Xilinx / Vitis-Tutorials

Vitis In-Depth Tutorials
https://Xilinx.github.io/Vitis-Tutorials/
MIT License
1.22k stars 553 forks source link

Problem with depth in Hardware kernel code of Vitis-Tutorials/Hardware_Acceleration/Design_Tutorials/01-convolution-tutorial #119

Open Ali-Flt opened 3 years ago

Ali-Flt commented 3 years ago

Hi, I've read the whole tutorial and understood all of it. But an issue I have is that the depth of output_stream in the top-level function of the filter2d_hw.cpp file is set to 64. image

Why is this? Is it 64 so that the M_AXI interface can perform data width auto-widening to 512 (64 x 8) bits? If so then why is the input stream (pixel_stream) depth not set to 64 too and only the stream for output has 64 depth?

What I assumed was that even if the depth is 2, the M_AXI interface will be able to understand that the data is flowing in the kernel without stall, therefore achieving 512 bit data width for burst transfers.

I also synthesized the code for both 2 and 64 as depth value for output_stream and both systems pass the C/RTL Co-simulation without problem. The only difference in the synthesis reports I saw was that the FIFOs used 51 more LUTs which is because of the output_stream FIFO depth of 64.

P.S.: Although the FIFO depth is 32 times more (2 x 32 = 64), the number of additional LUTs used is less than two times more (51). So I'm assuming HLS has understood that it doesn't need all of the 64 FIFOs. But even the slight addition of LUTs is strange to me because it should not need more than depth=2.

Also there is a hint comment saying you can set the stream depth to 0 for minimum resources, how can the FIFO be created with a depth of 0? should the depth not be at least 1? When I set depth to 0 suddenly there are no BRAMs used for the window_stream but for Depth of 3, 100 BRAMs are used. Why?

Thanks, Ali

allyzhou commented 3 years ago

We're looking at this issue and will get back to you soon. Thanks.

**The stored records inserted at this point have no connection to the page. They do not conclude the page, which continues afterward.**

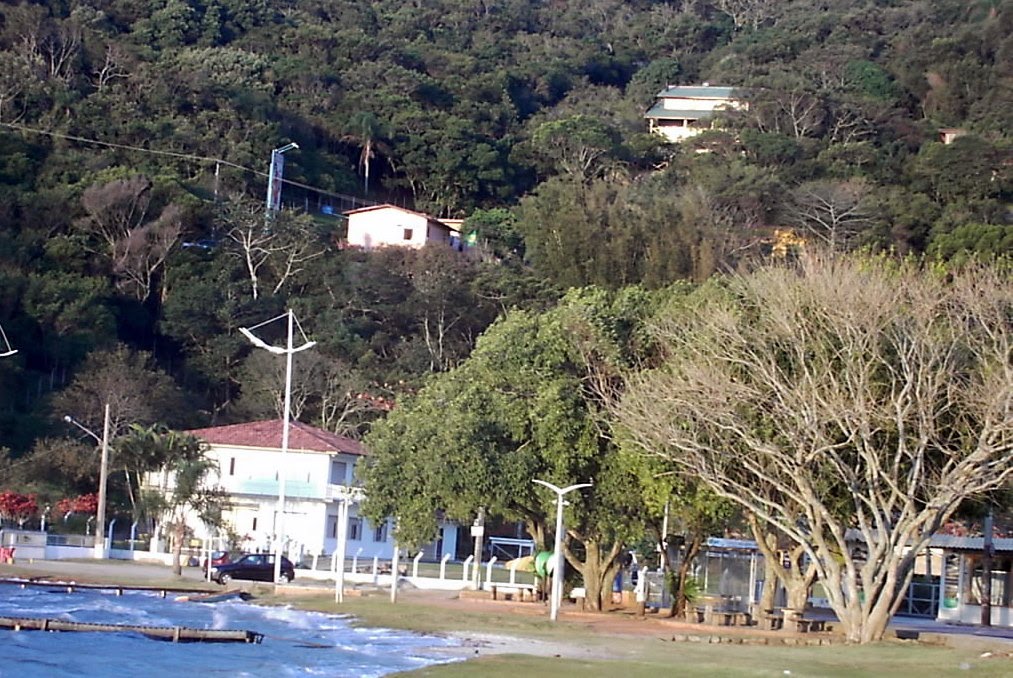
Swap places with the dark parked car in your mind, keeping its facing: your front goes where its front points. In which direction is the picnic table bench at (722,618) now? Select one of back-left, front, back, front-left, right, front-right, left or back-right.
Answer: back-left

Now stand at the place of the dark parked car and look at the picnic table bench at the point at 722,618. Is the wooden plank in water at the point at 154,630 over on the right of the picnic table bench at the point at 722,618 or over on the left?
right

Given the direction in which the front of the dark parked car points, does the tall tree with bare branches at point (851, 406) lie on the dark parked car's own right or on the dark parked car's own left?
on the dark parked car's own left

akhilayyagari commented 3 years ago

Hi @Ali-Flt - I have extracted the independent questions and answered them independently

Why is it necessary to have a FIFO depth of "64" instead of "2"

The Dataflow throughput is dynamic in nature and it is dependent on the FIFO full and empty conditions. When the user selects the FIFO of depth "2" they would see a small stall percentage because of FIFO getting full ( can be seen in the dataflow profiling information). To remove this stall, the author has increased it to"64", but the depth can go as low as "16" without any stall percentage.

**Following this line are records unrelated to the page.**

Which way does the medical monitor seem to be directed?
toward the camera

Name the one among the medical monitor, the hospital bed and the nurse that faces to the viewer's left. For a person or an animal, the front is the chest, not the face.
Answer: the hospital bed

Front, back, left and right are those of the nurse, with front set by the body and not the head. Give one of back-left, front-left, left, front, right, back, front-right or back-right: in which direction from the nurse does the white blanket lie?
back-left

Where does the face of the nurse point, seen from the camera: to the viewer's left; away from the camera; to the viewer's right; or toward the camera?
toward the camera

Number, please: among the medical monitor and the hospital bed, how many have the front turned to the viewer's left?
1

How the MAXI interface can infer a 512-bit data width for burst transfers

the inferences of the 512-bit width is not dependent on the FIFO depth, it is dependent on the memory access pattern of the "dst" variable which is sequential. This infers the 512-bit width, there can be cases where the memory access pattern is random which fails the inferences

Resource utilization of the FIFO for a depth of "64" and "2"

The resource utilization of HLS is only an estimate, run the vivado to get more accurate results

FIFO of the depth of "0"

This comment will be removed, you cannot set a FIFO of depth "0", the default would be "2"

Ali-Flt commented 3 years ago

Hi @akhilayyagari , Thank you very much for the detailed answer. If I've understood correct about the FIFO depth, the right flow of configuring the depths will be to start from a high number (maximum number of data that will be pushed into each FIFO) and run C/RTL co-simulation with buffer profiling and lower the depth until stall percentage goes higher than 0.

About the setting FIFO depth to 0 comment, I was assuming that maybe by setting the depth to 0, the depth will be calculated by DATAFLOW and therefore the dataflow fifo depth will override the user input (0). I ran the synthesis with depth of 0 and the depth of the FIFO was actually set to 2, using no BRAMs.

But about you saying you can't set the FIFO depth to "0", I actually changed the config_dataflow setting "-fifo_depth" to 0 and I observed that it synthesized the design without any errors. And the fifo depth in the synthesis resource profiling report was set to 0 too.

How is this possible? Shouldn't the fifo depth be at least 1? There could be two scenarios:

  1. The system is actually synthesized with FIFO depth = 0 somehow and dataflow handled data transfer between registers without the need of buffers/fifos
  2. The system is synthesized with a depth higher than 0 and the "-fifo_depth 0" setting was ignored and the synthesis report is wrong.

Which one is the correct scenario?

Thanks again, Ali

akhilayyagari commented 3 years ago

hi @Ali-Flt ,

There are two ways you can optimize the FIFO depth,

The second issue you have reported may be a bug, it should not take the "0" which does not make sense. We will fix this in the future release. The minimum depth should be "1", the tool default is "2". if the depth of the FIFO is less than 1024, then they use registers unless explicitly specified using a pragma.